[What to produce]:
Take the records below from their first line through the line holding "10: (737, 41, 0.75)", and set each of those lines down exactly, without pictures.

————

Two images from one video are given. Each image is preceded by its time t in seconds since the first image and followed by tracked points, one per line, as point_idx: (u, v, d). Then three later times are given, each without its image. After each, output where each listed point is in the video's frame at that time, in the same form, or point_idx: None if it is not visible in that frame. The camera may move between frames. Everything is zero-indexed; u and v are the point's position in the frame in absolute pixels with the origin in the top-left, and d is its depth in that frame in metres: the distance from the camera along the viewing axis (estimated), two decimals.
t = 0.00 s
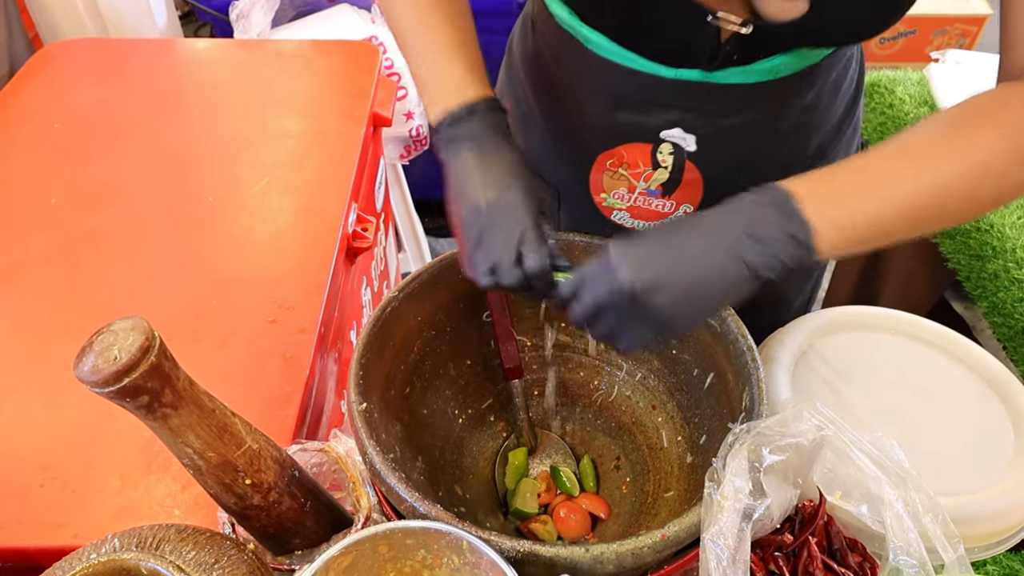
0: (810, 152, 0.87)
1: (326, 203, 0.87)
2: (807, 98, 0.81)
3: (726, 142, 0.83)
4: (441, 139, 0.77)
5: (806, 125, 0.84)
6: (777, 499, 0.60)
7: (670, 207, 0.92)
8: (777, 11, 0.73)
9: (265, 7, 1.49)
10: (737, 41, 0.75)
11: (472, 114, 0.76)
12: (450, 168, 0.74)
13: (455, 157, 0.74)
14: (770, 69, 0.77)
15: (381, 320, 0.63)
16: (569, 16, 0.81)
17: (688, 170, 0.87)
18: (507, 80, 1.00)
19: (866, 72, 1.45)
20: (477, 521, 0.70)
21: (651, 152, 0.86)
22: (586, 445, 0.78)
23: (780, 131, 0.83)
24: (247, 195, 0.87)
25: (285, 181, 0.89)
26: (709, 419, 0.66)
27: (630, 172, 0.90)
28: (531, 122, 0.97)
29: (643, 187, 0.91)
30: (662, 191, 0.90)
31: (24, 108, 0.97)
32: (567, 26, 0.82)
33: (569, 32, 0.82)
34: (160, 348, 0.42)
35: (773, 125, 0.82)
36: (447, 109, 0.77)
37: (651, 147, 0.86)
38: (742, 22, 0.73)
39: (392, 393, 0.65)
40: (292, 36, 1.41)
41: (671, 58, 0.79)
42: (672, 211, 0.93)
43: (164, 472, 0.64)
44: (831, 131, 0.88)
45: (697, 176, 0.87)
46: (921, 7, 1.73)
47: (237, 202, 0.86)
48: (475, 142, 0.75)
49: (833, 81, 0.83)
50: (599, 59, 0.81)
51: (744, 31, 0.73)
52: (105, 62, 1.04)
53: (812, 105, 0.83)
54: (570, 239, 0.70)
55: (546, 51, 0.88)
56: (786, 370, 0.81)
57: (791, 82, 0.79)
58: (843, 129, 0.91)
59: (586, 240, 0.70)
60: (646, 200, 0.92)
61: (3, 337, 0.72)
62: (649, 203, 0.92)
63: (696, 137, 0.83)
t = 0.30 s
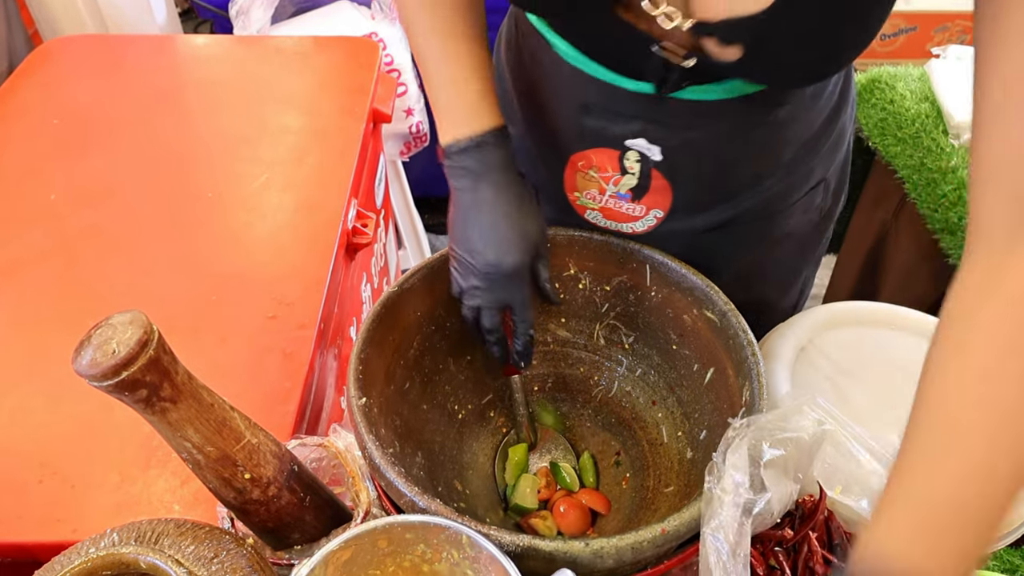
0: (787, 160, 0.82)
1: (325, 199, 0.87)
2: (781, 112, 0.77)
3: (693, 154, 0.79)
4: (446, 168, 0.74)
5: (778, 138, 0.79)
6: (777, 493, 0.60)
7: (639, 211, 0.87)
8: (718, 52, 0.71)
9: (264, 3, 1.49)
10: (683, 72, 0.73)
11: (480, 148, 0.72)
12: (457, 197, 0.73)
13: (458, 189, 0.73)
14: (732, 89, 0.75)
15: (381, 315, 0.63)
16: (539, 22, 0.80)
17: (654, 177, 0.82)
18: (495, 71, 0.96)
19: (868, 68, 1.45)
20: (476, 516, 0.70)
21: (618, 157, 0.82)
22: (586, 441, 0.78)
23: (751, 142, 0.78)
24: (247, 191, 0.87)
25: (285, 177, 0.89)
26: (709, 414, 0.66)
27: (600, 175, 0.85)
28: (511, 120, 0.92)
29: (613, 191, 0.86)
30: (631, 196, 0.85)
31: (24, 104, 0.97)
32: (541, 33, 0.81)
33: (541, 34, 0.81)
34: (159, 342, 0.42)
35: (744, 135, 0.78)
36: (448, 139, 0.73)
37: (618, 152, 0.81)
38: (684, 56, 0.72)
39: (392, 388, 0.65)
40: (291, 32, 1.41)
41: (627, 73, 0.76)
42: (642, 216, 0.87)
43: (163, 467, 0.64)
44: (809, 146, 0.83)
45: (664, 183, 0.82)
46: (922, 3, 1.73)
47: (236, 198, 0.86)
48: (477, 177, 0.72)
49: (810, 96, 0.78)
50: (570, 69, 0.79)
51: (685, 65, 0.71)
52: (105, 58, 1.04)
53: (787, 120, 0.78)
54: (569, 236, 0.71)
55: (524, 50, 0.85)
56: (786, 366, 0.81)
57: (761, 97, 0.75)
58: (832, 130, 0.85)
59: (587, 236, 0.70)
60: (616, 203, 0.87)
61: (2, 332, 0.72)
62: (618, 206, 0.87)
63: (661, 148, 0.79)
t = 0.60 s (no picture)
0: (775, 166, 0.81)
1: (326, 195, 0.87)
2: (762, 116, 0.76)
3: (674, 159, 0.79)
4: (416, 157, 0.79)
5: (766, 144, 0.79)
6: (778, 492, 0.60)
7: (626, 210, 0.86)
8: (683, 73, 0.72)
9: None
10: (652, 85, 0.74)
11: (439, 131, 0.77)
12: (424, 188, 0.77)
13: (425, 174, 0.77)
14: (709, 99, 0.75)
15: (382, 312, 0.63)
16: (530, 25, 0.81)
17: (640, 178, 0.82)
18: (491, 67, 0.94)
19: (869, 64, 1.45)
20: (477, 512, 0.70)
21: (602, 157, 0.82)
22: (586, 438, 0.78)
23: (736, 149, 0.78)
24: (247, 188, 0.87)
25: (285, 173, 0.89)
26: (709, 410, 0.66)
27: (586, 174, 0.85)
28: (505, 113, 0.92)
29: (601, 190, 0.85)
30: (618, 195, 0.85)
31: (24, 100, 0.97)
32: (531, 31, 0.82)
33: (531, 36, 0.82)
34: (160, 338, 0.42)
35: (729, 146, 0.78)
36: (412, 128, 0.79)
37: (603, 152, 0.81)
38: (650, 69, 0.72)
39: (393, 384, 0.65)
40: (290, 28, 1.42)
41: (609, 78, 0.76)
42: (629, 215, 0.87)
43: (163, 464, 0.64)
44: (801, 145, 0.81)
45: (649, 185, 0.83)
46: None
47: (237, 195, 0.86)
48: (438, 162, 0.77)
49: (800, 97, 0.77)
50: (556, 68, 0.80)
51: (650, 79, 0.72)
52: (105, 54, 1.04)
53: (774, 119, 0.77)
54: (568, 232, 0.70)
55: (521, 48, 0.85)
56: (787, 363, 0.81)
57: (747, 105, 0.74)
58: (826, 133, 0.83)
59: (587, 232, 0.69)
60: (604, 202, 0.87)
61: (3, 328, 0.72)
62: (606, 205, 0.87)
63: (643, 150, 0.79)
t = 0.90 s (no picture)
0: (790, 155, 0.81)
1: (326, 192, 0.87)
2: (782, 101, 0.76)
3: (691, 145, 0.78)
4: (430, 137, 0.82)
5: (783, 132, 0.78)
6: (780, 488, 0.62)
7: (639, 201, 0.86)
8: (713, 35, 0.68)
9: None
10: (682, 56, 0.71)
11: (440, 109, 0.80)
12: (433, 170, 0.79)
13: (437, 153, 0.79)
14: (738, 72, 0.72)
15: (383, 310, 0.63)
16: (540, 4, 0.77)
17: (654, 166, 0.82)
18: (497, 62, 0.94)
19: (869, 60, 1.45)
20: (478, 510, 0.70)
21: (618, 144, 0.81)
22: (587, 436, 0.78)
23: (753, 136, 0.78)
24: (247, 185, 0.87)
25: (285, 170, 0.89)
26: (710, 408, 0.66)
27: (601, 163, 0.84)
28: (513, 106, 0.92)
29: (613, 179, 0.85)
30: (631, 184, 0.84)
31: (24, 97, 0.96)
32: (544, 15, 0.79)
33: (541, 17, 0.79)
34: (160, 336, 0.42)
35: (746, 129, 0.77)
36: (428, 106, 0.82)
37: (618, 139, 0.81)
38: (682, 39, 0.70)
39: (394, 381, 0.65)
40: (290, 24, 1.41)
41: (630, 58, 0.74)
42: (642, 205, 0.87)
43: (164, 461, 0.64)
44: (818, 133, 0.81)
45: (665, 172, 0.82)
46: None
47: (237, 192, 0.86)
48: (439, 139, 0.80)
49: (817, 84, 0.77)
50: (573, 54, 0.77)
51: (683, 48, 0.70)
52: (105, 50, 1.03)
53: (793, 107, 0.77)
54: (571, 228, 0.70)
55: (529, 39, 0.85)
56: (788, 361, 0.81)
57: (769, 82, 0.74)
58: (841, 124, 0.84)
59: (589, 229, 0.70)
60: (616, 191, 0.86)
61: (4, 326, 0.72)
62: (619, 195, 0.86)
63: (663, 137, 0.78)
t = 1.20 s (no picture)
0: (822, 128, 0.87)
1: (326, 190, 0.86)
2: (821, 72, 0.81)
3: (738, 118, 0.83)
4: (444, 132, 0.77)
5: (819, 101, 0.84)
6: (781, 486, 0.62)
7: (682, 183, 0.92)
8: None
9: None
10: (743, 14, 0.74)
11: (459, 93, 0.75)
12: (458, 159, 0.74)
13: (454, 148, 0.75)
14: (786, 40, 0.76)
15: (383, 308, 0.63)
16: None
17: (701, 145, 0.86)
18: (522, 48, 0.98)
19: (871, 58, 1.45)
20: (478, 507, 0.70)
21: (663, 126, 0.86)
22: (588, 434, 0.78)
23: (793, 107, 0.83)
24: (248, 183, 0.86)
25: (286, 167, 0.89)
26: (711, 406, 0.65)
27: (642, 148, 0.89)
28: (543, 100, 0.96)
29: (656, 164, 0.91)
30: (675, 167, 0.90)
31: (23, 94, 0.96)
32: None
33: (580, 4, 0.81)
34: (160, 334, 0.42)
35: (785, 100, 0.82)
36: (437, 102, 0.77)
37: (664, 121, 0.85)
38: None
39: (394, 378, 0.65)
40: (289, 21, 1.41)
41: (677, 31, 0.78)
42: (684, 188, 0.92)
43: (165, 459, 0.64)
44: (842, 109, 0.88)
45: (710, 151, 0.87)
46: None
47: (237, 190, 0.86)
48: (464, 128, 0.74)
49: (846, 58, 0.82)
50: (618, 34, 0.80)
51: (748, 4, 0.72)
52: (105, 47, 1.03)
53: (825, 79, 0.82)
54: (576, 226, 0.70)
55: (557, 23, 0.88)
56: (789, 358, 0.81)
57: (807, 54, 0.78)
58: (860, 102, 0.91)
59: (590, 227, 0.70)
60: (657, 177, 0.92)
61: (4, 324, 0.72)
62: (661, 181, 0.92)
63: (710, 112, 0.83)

————

[Answer section]:
Two images from one video are given. Each image is preceded by its time t in seconds since the first image and followed by tracked points, one per line, as point_idx: (u, v, d). Then three later times are given, each without its image. After each, output where each listed point is in the video's frame at that time, in the same form, or point_idx: None if it is not visible in that frame. The camera may move between frames. Everything is zero-indexed; u and v are the point's position in the frame in absolute pixels with the origin in the top-left, and d is its depth in that frame in metres: the distance from the camera along the viewing axis (estimated), two decimals.
t = 0.00 s
0: (810, 152, 0.87)
1: (326, 203, 0.87)
2: (807, 98, 0.81)
3: (726, 142, 0.83)
4: (441, 139, 0.77)
5: (806, 125, 0.84)
6: (777, 499, 0.60)
7: (670, 207, 0.92)
8: (777, 11, 0.73)
9: (265, 7, 1.49)
10: (737, 41, 0.75)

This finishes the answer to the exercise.